All code in this example is included in the GitHub repository. As the core libraries are likely to be expanded, an archive of code associated with this blog post is at blogArchive/post3.
The driving test in part 2 worked well, except the Bluetooth range was not far enough and my phone soon lost contact, especially when the rover went into another room. But it still had wifi access, so trying to control it over wifi seems like the next logical step. There are a number of ways to do this, but a web interface is probably the easiest.
Building the main control library
So far, I’ve been repeating the same pwmMotor class in all my examples. No matter what application I produce, it is pretty certain that I’m going to need a class for controlling motors with PWM and a class for controlling the rover, which will contain two pwmMotor objects. To this end, I have created piroverlib.py in the main directory.

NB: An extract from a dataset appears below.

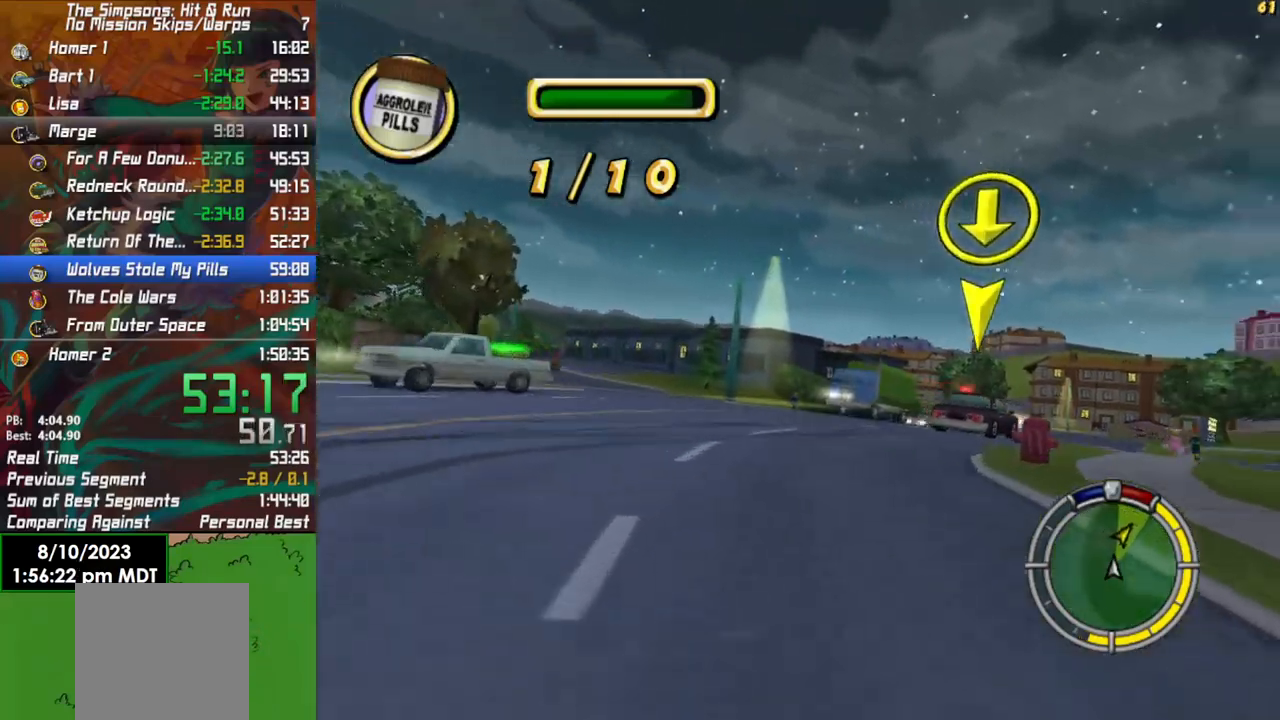
{"dt_ms": 500, "buttons": [], "left_stick": "center", "right_stick": "center", "events": [[483, "left_stick", "center"]]}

This library contains two classes, pwmMotor and piRover. pwmMotor is used by piRover, but it has not been added as an internal class as it may be useful to call it directly, especially if the rover is ever expanded to mow the lawn or any other function that will drive a motor.
pwmMotor:
| Function | Description & Usage |
|---|---|
| init(a, b) | m=pwmMotor(8,9) – Initiates a PWM motor class, giving the two GPIO pins. BCM numbering is used, e.g. GPIO19. |
| stopPWM() | Stop the motor and cease the running pwm object associated. Normally just called internally. |
| stop() | Stops the motor and will cease pwm if running |
| full(sp) | Set the motor to full. If sp is positive the motor runs forward, if negative the motor runs in reverse. The actual value does not matter. |
| setSpeed(sp) | Set the motor speed to sp, where sp is -100 to 100. Negative values run the motor backwards. |
piRover:
| Function | Description & Usage |
|---|---|
| init(<various>) | Initialise a piRover object with a list of possible parameters: name=”string” – Gives the rover a name, default pirover. Used if supporting more than one robot. left=[a,b] – Set left motor with a list of the two GPIO pins right=[a,b] – Set right motor with list of the two GPIO pins load=1 – If the load keyword is used, the current load values are returned wifi=1 – If the wifi keyword is used, the current RSSI and noise values are returned A warning will be given if no left and right motor is given. All other parameters are optional. All functions return all known data, including return from various configured sensors and the current motor speeds. |
| stop() | Stops both motors |
| fwFull(sp) | Both motors forward full if sp is positive, backwards if sp is negative |
| fwSpeed(sp) | Both motors at speed sp, going backwards if this is negative. Speeds are between -100 and 100 |
| drive(l, r) | Set the left and right motor values directly |
| js(x,y) | Gives a joystick x and y position between -100 and 100, then sets the left and right motor accordingly |
| spin(sp) | Spins the rover at speed sp. When positive spin clockwise, setting the left motor forward and the right motor backwards by the same value. Spin anti-clockwise if negative |
| chSpeed(l, r) | Changes to left and right motor speed by the amount given in l & r. Motors will not go outside the -100 to 100 limits. |
| getSensorData() | Return values for all configured sensors |
| readLoad() | Returns the current load value and sets this in the full return data |
| readWifi() | Returns a two unit list containing the RSSI and nose, while also setting this in the full return data |
As a test, in hw_testing, driveTest3.py performs the same functions as driveTest2.py (previous blog post), however this makes use of the library. As a result, it is quite short and just calls the basic drive functions.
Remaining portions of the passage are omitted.